INPUT:

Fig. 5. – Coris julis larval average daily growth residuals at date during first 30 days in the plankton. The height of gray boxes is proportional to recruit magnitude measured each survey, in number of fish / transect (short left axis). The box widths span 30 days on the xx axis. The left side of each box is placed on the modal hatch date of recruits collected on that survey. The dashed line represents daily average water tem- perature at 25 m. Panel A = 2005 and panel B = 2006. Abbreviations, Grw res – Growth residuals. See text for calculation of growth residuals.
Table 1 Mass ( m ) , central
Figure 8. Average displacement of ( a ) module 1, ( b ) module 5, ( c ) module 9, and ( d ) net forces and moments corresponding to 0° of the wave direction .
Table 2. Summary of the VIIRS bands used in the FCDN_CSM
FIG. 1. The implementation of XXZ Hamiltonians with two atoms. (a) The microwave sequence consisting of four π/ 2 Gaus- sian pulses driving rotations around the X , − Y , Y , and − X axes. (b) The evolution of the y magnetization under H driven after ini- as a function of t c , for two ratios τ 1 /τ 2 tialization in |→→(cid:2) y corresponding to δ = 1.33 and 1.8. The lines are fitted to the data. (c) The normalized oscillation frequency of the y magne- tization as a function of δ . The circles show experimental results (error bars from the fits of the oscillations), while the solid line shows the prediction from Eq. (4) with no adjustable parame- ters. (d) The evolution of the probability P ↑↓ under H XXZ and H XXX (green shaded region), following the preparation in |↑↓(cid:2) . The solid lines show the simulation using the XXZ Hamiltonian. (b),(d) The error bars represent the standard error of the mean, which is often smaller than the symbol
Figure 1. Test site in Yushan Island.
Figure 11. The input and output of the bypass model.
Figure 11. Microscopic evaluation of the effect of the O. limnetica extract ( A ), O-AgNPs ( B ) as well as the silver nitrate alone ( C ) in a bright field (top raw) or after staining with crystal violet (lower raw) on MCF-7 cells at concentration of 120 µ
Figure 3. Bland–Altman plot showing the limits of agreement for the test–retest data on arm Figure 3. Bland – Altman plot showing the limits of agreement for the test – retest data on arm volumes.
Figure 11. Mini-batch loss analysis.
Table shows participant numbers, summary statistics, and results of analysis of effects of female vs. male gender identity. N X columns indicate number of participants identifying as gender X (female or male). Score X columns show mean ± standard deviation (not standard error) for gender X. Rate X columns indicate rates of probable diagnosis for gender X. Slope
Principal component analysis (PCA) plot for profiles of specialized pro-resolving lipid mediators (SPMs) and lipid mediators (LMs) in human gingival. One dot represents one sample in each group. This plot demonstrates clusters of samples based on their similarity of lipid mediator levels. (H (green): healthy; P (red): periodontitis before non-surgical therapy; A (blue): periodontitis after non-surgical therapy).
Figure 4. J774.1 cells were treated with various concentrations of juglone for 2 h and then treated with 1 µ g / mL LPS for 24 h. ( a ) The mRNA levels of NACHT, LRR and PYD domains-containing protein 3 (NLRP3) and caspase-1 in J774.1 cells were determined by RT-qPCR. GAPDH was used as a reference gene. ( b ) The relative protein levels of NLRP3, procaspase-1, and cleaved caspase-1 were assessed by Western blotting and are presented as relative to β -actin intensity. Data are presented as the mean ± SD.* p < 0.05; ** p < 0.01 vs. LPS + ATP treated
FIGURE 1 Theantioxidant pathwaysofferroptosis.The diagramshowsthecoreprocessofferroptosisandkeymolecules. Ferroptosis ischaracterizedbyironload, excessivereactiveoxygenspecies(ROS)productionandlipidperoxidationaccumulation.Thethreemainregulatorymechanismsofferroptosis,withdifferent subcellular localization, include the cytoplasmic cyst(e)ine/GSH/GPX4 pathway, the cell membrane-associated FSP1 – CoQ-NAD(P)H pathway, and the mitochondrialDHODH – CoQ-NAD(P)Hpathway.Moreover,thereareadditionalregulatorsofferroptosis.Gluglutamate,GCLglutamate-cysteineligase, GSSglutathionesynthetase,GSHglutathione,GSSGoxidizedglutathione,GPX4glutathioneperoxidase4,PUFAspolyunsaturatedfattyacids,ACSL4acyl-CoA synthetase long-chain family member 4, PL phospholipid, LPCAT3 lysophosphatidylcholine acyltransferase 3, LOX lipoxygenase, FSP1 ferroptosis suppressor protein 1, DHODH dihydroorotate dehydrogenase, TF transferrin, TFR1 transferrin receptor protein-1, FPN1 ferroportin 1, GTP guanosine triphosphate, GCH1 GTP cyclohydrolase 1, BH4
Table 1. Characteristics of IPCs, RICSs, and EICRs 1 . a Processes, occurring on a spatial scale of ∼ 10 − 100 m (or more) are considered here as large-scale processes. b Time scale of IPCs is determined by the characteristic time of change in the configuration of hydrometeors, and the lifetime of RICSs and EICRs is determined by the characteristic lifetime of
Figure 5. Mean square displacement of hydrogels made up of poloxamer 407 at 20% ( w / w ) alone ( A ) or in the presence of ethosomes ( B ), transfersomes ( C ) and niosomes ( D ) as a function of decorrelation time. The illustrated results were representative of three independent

TASK TO CARRY OUT:
Type out the records above again, exactly the same.

RESPONSE TO THIS EXERCISE:
Fig. 5. – Coris julis larval average daily growth residuals at date during first 30 days in the plankton. The height of gray boxes is proportional to recruit magnitude measured each survey, in number of fish / transect (short left axis). The box widths span 30 days on the xx axis. The left side of each box is placed on the modal hatch date of recruits collected on that survey. The dashed line represents daily average water tem- perature at 25 m. Panel A = 2005 and panel B = 2006. Abbreviations, Grw res – Growth residuals. See text for calculation of growth residuals.
Table 1 Mass ( m ) , central
Figure 8. Average displacement of ( a ) module 1, ( b ) module 5, ( c ) module 9, and ( d ) net forces and moments corresponding to 0° of the wave direction .
Table 2. Summary of the VIIRS bands used in the FCDN_CSM
FIG. 1. The implementation of XXZ Hamiltonians with two atoms. (a) The microwave sequence consisting of four π/ 2 Gaus- sian pulses driving rotations around the X , − Y , Y , and − X axes. (b) The evolution of the y magnetization under H driven after ini- as a function of t c , for two ratios τ 1 /τ 2 tialization in |→→(cid:2) y corresponding to δ = 1.33 and 1.8. The lines are fitted to the data. (c) The normalized oscillation frequency of the y magne- tization as a function of δ . The circles show experimental results (error bars from the fits of the oscillations), while the solid line shows the prediction from Eq. (4) with no adjustable parame- ters. (d) The evolution of the probability P ↑↓ under H XXZ and H XXX (green shaded region), following the preparation in |↑↓(cid:2) . The solid lines show the simulation using the XXZ Hamiltonian. (b),(d) The error bars represent the standard error of the mean, which is often smaller than the symbol
Figure 1. Test site in Yushan Island.
Figure 11. The input and output of the bypass model.
Figure 11. Microscopic evaluation of the effect of the O. limnetica extract ( A ), O-AgNPs ( B ) as well as the silver nitrate alone ( C ) in a bright field (top raw) or after staining with crystal violet (lower raw) on MCF-7 cells at concentration of 120 µ
Figure 3. Bland–Altman plot showing the limits of agreement for the test–retest data on arm Figure 3. Bland – Altman plot showing the limits of agreement for the test – retest data on arm volumes.
Figure 11. Mini-batch loss analysis.
Table shows participant numbers, summary statistics, and results of analysis of effects of female vs. male gender identity. N X columns indicate number of participants identifying as gender X (female or male). Score X columns show mean ± standard deviation (not standard error) for gender X. Rate X columns indicate rates of probable diagnosis for gender X. Slope
Principal component analysis (PCA) plot for profiles of specialized pro-resolving lipid mediators (SPMs) and lipid mediators (LMs) in human gingival. One dot represents one sample in each group. This plot demonstrates clusters of samples based on their similarity of lipid mediator levels. (H (green): healthy; P (red): periodontitis before non-surgical therapy; A (blue): periodontitis after non-surgical therapy).
Figure 4. J774.1 cells were treated with various concentrations of juglone for 2 h and then treated with 1 µ g / mL LPS for 24 h. ( a ) The mRNA levels of NACHT, LRR and PYD domains-containing protein 3 (NLRP3) and caspase-1 in J774.1 cells were determined by RT-qPCR. GAPDH was used as a reference gene. ( b ) The relative protein levels of NLRP3, procaspase-1, and cleaved caspase-1 were assessed by Western blotting and are presented as relative to β -actin intensity. Data are presented as the mean ± SD.* p < 0.05; ** p < 0.01 vs. LPS + ATP treated
FIGURE 1 Theantioxidant pathwaysofferroptosis.The diagramshowsthecoreprocessofferroptosisandkeymolecules. Ferroptosis ischaracterizedbyironload, excessivereactiveoxygenspecies(ROS)productionandlipidperoxidationaccumulation.Thethreemainregulatorymechanismsofferroptosis,withdifferent subcellular localization, include the cytoplasmic cyst(e)ine/GSH/GPX4 pathway, the cell membrane-associated FSP1 – CoQ-NAD(P)H pathway, and the mitochondrialDHODH – CoQ-NAD(P)Hpathway.Moreover,thereareadditionalregulatorsofferroptosis.Gluglutamate,GCLglutamate-cysteineligase, GSSglutathionesynthetase,GSHglutathione,GSSGoxidizedglutathione,GPX4glutathioneperoxidase4,PUFAspolyunsaturatedfattyacids,ACSL4acyl-CoA synthetase long-chain family member 4, PL phospholipid, LPCAT3 lysophosphatidylcholine acyltransferase 3, LOX lipoxygenase, FSP1 ferroptosis suppressor protein 1, DHODH dihydroorotate dehydrogenase, TF transferrin, TFR1 transferrin receptor protein-1, FPN1 ferroportin 1, GTP guanosine triphosphate, GCH1 GTP cyclohydrolase 1, BH4
Table 1. Characteristics of IPCs, RICSs, and EICRs 1 . a Processes, occurring on a spatial scale of ∼ 10 − 100 m (or more) are considered here as large-scale processes. b Time scale of IPCs is determined by the characteristic time of change in the configuration of hydrometeors, and the lifetime of RICSs and EICRs is determined by the characteristic lifetime of
Figure 5. Mean square displacement of hydrogels made up of poloxamer 407 at 20% ( w / w ) alone ( A ) or in the presence of ethosomes ( B ), transfersomes ( C ) and niosomes ( D ) as a function of decorrelation time. The illustrated results were representative of three independent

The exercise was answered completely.